[EXERCISE DATA — start]
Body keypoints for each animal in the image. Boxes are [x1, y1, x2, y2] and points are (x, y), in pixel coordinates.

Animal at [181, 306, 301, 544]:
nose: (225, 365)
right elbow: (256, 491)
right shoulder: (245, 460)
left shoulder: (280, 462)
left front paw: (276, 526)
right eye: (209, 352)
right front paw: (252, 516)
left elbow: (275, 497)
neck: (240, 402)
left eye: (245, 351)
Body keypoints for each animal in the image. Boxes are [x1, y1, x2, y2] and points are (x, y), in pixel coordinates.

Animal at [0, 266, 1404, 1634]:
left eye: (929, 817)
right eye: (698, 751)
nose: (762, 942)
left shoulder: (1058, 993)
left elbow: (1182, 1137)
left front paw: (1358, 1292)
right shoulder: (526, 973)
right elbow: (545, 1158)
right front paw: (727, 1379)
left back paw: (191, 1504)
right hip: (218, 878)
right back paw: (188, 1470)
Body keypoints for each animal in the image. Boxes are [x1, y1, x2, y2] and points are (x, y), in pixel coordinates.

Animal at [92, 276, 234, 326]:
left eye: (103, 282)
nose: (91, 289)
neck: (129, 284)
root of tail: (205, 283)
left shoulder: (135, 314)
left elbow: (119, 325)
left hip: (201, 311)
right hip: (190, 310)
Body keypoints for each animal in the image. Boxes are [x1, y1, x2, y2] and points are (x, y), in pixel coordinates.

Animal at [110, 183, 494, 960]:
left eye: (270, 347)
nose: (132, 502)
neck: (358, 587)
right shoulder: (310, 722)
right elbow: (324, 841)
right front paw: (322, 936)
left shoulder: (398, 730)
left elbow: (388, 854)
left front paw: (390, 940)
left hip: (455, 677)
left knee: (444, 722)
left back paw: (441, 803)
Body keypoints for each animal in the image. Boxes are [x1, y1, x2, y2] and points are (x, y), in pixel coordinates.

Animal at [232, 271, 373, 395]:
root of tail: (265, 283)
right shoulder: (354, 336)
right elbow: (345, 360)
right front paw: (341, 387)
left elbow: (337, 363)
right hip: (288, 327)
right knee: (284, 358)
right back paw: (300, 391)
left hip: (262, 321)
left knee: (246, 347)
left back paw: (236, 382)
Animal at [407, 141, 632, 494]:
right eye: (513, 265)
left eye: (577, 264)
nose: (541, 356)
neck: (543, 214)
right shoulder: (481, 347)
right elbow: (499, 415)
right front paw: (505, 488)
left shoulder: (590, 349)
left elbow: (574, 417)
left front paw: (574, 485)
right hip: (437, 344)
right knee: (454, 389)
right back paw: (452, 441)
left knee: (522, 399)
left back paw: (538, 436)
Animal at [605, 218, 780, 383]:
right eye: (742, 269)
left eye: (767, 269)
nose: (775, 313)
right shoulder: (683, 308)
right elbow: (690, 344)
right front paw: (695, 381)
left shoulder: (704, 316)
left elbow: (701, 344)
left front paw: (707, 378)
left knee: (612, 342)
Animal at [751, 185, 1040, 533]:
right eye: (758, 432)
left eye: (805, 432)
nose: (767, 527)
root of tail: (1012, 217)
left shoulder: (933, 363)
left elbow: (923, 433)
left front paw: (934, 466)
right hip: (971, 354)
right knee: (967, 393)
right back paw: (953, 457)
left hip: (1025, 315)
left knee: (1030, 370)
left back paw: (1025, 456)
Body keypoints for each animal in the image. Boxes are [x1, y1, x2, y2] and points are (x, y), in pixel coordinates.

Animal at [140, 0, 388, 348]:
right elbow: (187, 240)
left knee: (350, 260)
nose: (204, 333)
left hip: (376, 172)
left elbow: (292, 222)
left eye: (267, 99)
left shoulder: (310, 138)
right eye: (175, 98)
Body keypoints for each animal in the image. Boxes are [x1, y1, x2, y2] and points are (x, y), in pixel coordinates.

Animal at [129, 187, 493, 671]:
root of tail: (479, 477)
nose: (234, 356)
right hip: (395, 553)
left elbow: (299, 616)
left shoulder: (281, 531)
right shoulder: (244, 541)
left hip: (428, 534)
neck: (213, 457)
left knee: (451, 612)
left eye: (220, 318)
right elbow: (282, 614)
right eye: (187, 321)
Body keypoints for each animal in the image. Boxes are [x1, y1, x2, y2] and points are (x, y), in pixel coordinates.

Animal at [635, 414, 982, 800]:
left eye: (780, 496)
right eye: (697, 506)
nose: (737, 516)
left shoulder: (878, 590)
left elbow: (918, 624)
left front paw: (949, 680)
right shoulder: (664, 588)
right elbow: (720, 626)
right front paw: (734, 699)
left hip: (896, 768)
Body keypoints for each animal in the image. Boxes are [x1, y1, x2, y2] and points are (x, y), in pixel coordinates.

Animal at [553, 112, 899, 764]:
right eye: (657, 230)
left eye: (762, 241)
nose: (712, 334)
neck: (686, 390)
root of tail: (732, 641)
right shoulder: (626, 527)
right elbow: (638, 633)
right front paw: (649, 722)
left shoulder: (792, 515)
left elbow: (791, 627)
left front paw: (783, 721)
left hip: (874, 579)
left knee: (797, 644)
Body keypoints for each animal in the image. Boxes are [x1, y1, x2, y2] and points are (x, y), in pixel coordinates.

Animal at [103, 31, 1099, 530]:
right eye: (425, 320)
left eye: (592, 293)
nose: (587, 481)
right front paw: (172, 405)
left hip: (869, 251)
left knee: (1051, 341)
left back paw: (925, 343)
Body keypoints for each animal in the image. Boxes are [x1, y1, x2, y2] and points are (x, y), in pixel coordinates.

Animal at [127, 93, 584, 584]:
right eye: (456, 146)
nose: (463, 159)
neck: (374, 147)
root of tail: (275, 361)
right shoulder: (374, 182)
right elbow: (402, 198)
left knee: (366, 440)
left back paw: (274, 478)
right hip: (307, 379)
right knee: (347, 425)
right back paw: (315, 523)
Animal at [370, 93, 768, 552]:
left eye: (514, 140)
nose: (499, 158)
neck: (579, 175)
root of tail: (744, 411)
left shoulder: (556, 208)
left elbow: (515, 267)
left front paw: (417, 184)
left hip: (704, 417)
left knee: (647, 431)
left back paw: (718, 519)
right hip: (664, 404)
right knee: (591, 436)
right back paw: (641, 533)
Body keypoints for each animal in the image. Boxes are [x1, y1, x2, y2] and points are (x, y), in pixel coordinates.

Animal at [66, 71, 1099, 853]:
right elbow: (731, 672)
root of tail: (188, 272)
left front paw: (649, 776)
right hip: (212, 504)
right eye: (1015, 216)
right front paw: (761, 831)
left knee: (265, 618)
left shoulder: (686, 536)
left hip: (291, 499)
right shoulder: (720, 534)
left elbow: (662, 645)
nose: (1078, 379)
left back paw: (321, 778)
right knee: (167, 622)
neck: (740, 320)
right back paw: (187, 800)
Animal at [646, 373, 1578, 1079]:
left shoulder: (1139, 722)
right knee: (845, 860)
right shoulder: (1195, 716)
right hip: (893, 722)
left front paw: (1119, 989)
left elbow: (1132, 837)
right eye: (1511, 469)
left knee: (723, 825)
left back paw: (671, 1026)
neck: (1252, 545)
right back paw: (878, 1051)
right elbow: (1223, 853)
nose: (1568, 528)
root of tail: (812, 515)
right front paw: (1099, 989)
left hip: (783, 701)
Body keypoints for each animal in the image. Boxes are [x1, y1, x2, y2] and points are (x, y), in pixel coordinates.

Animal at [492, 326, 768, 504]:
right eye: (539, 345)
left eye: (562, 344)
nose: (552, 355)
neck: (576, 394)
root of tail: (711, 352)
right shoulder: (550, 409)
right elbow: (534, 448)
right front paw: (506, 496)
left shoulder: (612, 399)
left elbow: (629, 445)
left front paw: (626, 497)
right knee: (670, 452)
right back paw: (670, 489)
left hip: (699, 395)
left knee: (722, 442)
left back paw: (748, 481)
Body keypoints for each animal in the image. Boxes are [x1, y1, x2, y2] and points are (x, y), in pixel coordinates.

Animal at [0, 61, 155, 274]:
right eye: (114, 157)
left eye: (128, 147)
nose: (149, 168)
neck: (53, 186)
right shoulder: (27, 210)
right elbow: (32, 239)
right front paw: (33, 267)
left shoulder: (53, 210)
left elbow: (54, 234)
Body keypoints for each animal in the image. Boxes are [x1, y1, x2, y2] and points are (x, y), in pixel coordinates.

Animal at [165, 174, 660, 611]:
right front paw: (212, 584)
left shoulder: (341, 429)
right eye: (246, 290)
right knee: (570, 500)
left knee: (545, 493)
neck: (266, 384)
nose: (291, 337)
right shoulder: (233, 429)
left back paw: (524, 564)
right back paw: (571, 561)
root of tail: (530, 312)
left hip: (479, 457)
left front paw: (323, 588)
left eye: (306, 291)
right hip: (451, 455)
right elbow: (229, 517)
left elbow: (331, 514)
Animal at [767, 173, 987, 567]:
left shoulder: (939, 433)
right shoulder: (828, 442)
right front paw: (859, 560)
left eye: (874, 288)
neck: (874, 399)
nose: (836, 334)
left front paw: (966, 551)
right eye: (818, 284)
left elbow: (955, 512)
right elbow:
[EXERCISE DATA — finish]
* _REQUIREMENT_: Set down, from the entries above, exactly the lines from the one with "neck: (240, 402)" up to and including the one with "root of tail: (205, 283)", and no other lines.

* _COMPLETED EXERCISE_:
neck: (240, 402)
left eye: (245, 351)
Body keypoints for each animal in the image. Boxes are [x1, y1, x2, y2] and points are (x, y), in pixel coordinates.

Animal at [0, 266, 1404, 1634]:
left eye: (929, 817)
right eye: (698, 751)
nose: (762, 942)
left shoulder: (1058, 993)
left elbow: (1182, 1137)
left front paw: (1358, 1292)
right shoulder: (526, 973)
right elbow: (545, 1158)
right front paw: (727, 1379)
left back paw: (191, 1504)
right hip: (218, 878)
right back paw: (188, 1470)
Body keypoints for each animal in the image. Boxes are [x1, y1, x2, y2] and points are (x, y), in pixel coordinates.

Animal at [92, 276, 234, 326]:
left eye: (103, 282)
nose: (91, 289)
neck: (129, 284)
root of tail: (205, 283)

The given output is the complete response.